Piacentile had never worked at Amgen at the time he filed a complaint that, in the government’s view, pleaded unsupported allegations of practices similar to those at other pharma companies. (Piacentile’s lawyers said he actually interviewed nine Amgen insiders before bringing his FCA action, which they claim provided specific allegations of previously undisclosed practices.) By the time Piacentile amended his complaint, according to the government, several Amgen insiders had filed their own FCA complaints containing first-hand information. Piacentile’s allegations had only a minimal impact on the government’s subsequent Amgen investigation, the brief said.

When he and Kilcoyne refused to accept the government’s $1.8 million bounty offer, their case was carved out of Amgen’s global settlement and left dangling in Brooklyn federal court. Piacentile’s counsel insisted that because his claims had actually been resolved in the global deal, which was reached over his objection, he and Kilcoyne were entitled to a fairness hearing on their exclusion from the deal. The government said that the case should be dismissed, not only because the purported whistleblowers’ last amended complaint didn’t meet pleading standards but also because the case was a waste of resources, given the weakness of the allegations and the recovery the government has already obtained from Amgen.

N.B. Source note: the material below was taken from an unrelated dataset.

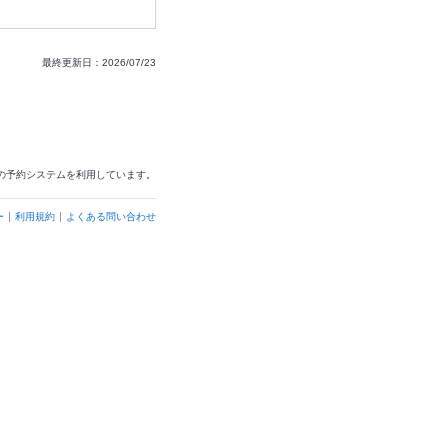
最終更新日：2026/07/23
の予約システムを利用しています。
ー
利用規約
よくある問い合わせ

After a hearing last month, Judge Johnson said he didn’t even need to consider the allegations in the complaint filed by Piacentile and Kilcoyne because the government has the right to decide how to use its scarce resources. “The government is correct in asserting that, with few exceptions not present here, it has the right to put an end to litigation it deems expensive and needless or futile,” he wrote. “An eight-year investigation of several claims brought by different relators culminated in a $780 million settlement, only $1.8 million of which the government felt could justifiably be offered to relators, in light of the weakness of their claims. When relators rejected that sum, the government was within its right to determine that further litigation was unlikely to lead to fraud prevention or additional recovery.” (The judge also seemed offended at the notion that $1.8 million can be described as “a de minimus amount.”)

Johnson noted that Kilcoyne’s counsel (who have represented Piacentile in past FCA cases) argued at the hearing in September that the government was being arbitrary and capricious in its treatment of Piacentile and Kilcoyne. He said he considered that argument to be conclusory and unsupported with evidence or case law. “It warrants little attention,” he said.

I called Kilcoyne counsel David Stone of Stone & Magninini, who referred me to Piacentile counsel Eric Kramer of Berger & Montague. Kramer didn’t return my call. I also left a message for Piacentile with a phone operator at Whistleblowers Against Fraud but didn’t hear back.